### What the task requires:
Write the listing below out again word for word, without a single picture.

### Source data:
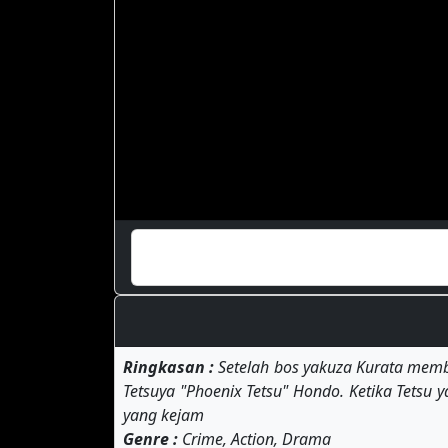
Ringkasan :
Setelah bos yakuza Kurata memb
Tetsuya "Phoenix Tetsu" Hondo. Ketika Tetsu 
yang kejam
Genre :
Crime, Action, Drama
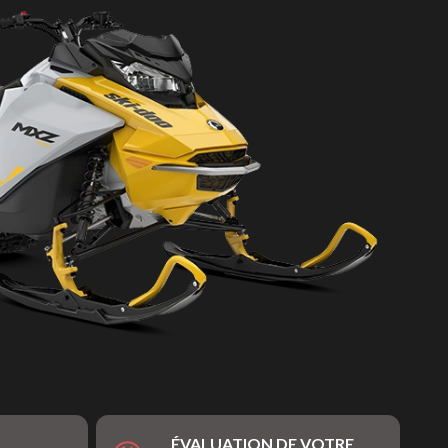
ÉVALUATION DE VOTRE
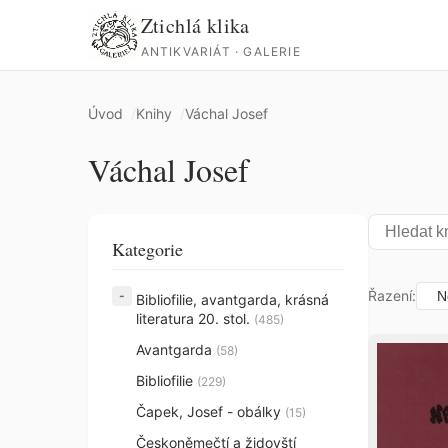
Ztichlá klika
ANTIKVARIÁT · GALERIE
Úvod
Knihy
Váchal Josef
Váchal Josef
Kategorie
Řazení:
Bibliofilie, avantgarda, krásná
literatura 20. stol.
(485)
Avantgarda
(58)
Bibliofilie
(229)
Čapek, Josef - obálky
(15)
Českoněmečtí a židovští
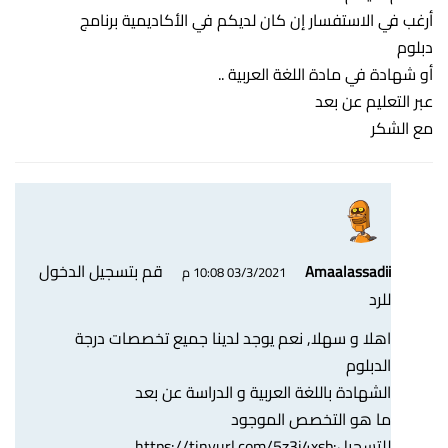
أرغب في الاستفسار إن كان لديكم في الأكاديمية برنامج
دبلوم
أو شهادة في مادة اللغة العربية ..
عبر التعليم عن بعد
مع الشكر
قم بتسجيل الدخول
Amaalassadii
03/3/2021 10:08 م
للرد
اهلا و سهلا, نعم يوجد لدينا جميع تخصصات درجة
الدبلوم
الشهادة باللغة العربية و الدراسة عن بعد
ما هو التخصص الموجود
للتسجيل:
https://tinyurl.com/5z3j4xsb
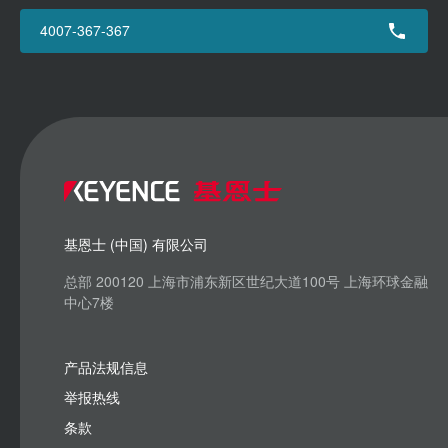
4007-367-367
基恩士 (中国) 有限公司
总部 200120 上海市浦东新区世纪大道100号 上海环球金融
中心7楼
产品法规信息
举报热线
条款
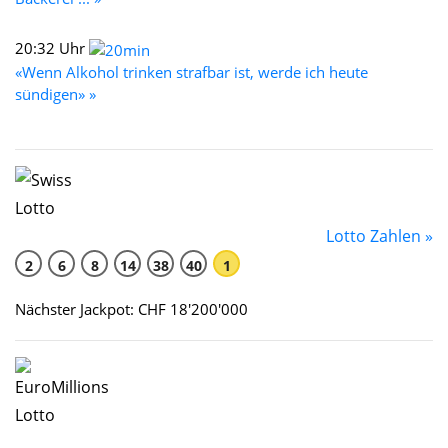
20:32 Uhr
«Wenn Alkohol trinken strafbar ist, werde ich heute
sündigen» »
Lotto Zahlen »
2
6
8
14
38
40
1
Nächster Jackpot: CHF 18'200'000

### Expected answer:
Ringkasan :
Setelah bos yakuza Kurata memb
Tetsuya "Phoenix Tetsu" Hondo. Ketika Tetsu 
yang kejam
Genre :
Crime, Action, Drama
ÉVALUATION DE VOTRE
Ztichlá klika
ANTIKVARIÁT · GALERIE
Úvod
Knihy
Váchal Josef
Váchal Josef
Kategorie
Řazení:
Bibliofilie, avantgarda, krásná
literatura 20. stol.
(485)
Avantgarda
(58)
Bibliofilie
(229)
Čapek, Josef - obálky
(15)
Českoněmečtí a židovští
أرغب في الاستفسار إن كان لديكم في الأكاديمية برنامج
دبلوم
أو شهادة في مادة اللغة العربية ..
عبر التعليم عن بعد
مع الشكر
قم بتسجيل الدخول
Amaalassadii
03/3/2021 10:08 م
للرد
اهلا و سهلا, نعم يوجد لدينا جميع تخصصات درجة
الدبلوم
الشهادة باللغة العربية و الدراسة عن بعد
ما هو التخصص الموجود
للتسجيل:
https://tinyurl.com/5z3j4xsb
4007-367-367
基恩士 (中国) 有限公司
总部 200120 上海市浦东新区世纪大道100号 上海环球金融
中心7楼
产品法规信息
举报热线
条款
20:32 Uhr
«Wenn Alkohol trinken strafbar ist, werde ich heute
sündigen» »
Lotto Zahlen »
2
6
8
14
38
40
1
Nächster Jackpot: CHF 18'200'000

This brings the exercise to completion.